So only 20% of rural businesses across the UK are Brexit-proofed. Or, put another way, 80% aren’t.

These are astonishing figures, given that the rural economy will be hardest hit by any Brexit deal that is finally arrived at between London and Brussels.

As far as agriculture is concerned, the worst of all outcomes will be a ‘no-deal’ scenario.

Under these circumstances, the farming and food businesses that underpin so many rural areas will immediately find themselves facing stringent World Trade Organisation (WTO) tariffs, should they wish to wish to export their produce beyond March 29.

Equally, the communities in these regions tend to vote Conservative, which makes it so surprising that so many Tory Members of Parliament want to vote the Prime Minister’s Brexit agreement down.

We live in very strange times. All the economic predictions published over recent days point to a cataclysmic impact concerning a no-deal Brexit.

Those who oppose Mrs. May’s plans continue to tell us that alternatives do exist. However, we have yet to hear these options fully fleshed out.

For his part, the European Commission President Jean-Claude Juncker says that the current deal is the only one on the table. No re-negotiation of its fundamental tenets will be considered. And I believe him.

With all the hullaballoo created by the Brexit negotiations, it seems to have been over looked that the EU would never contemplate giving the UK a final deal that puts it in a better trading position with its European neighbours than is currently the case.

After all, if you leave the club and are no longer paying the membership fee, then there have to be consequences.

Let’s not forget that it was London who told Brussels to ‘Foxtrot Oscar.’ And, no doubt, this has been a hard pill for the bureaucrats that drive the entire EU project to swallow.

Meanwhile, Boris Johnson has been on the road over the past few days, extolling his vision of a UK free from the ‘controlling influence’ of Brussels.

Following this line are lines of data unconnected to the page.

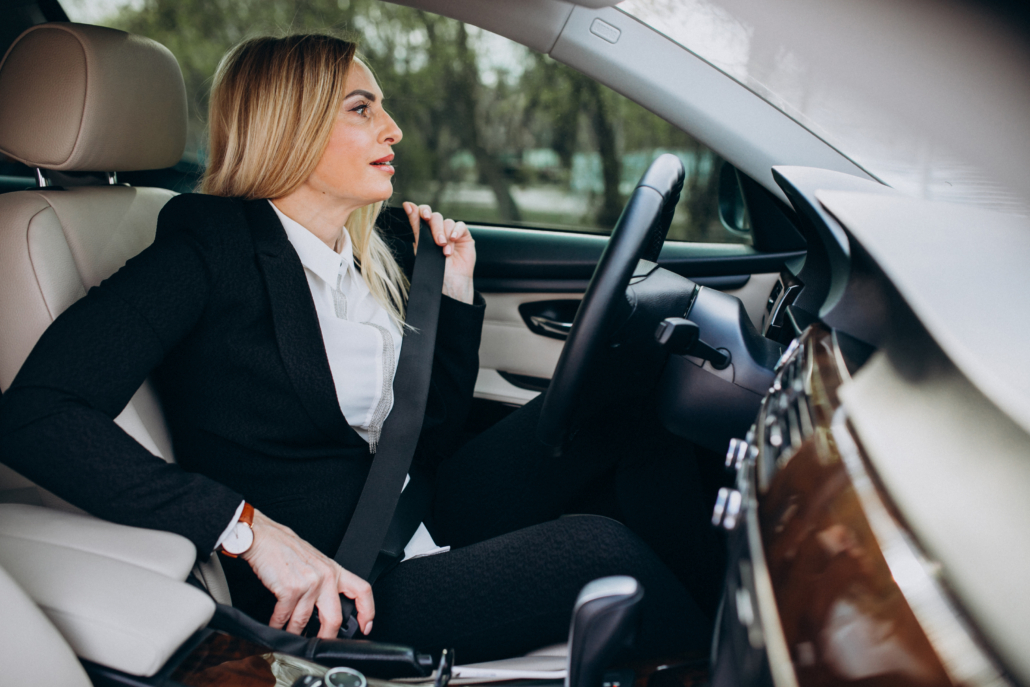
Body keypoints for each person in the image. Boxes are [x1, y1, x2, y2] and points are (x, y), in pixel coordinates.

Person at [0, 34, 711, 663]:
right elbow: (36, 415)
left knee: (636, 422)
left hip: (411, 501)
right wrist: (247, 530)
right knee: (600, 552)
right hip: (342, 579)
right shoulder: (206, 248)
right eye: (362, 109)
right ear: (293, 126)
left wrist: (455, 294)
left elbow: (425, 437)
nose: (393, 129)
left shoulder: (373, 248)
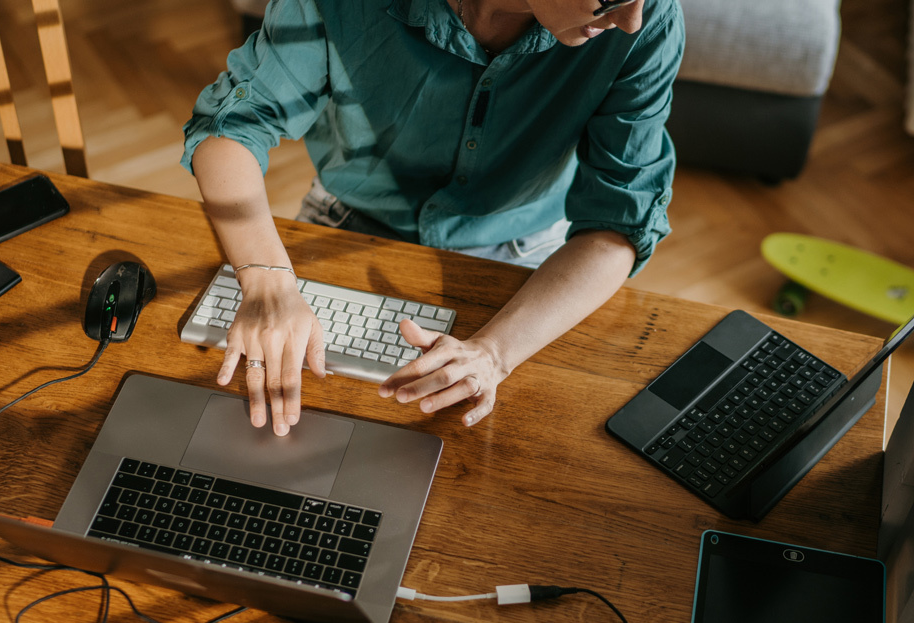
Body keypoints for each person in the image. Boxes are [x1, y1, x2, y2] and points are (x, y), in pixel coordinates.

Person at [181, 0, 683, 436]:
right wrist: (267, 281)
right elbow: (230, 130)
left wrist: (494, 353)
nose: (632, 20)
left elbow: (618, 222)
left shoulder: (649, 17)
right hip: (345, 219)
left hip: (529, 253)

In his speech to the DUP party annual conference in Belfast last Saturday, he twice mentioned the principle of free trade and cheap food for UK consumers…in almost the same breath.

Surely this is a message which UK farmers neither want, nor need, to hear.

But let me come back to the fundamental point made at the top of this piece. Rural businesses across the UK are totally unprepared for Brexit.

What they need is some form of a transition period in order to get their house in order. And, from what I can see, there is only one plan on the table right now offering this option.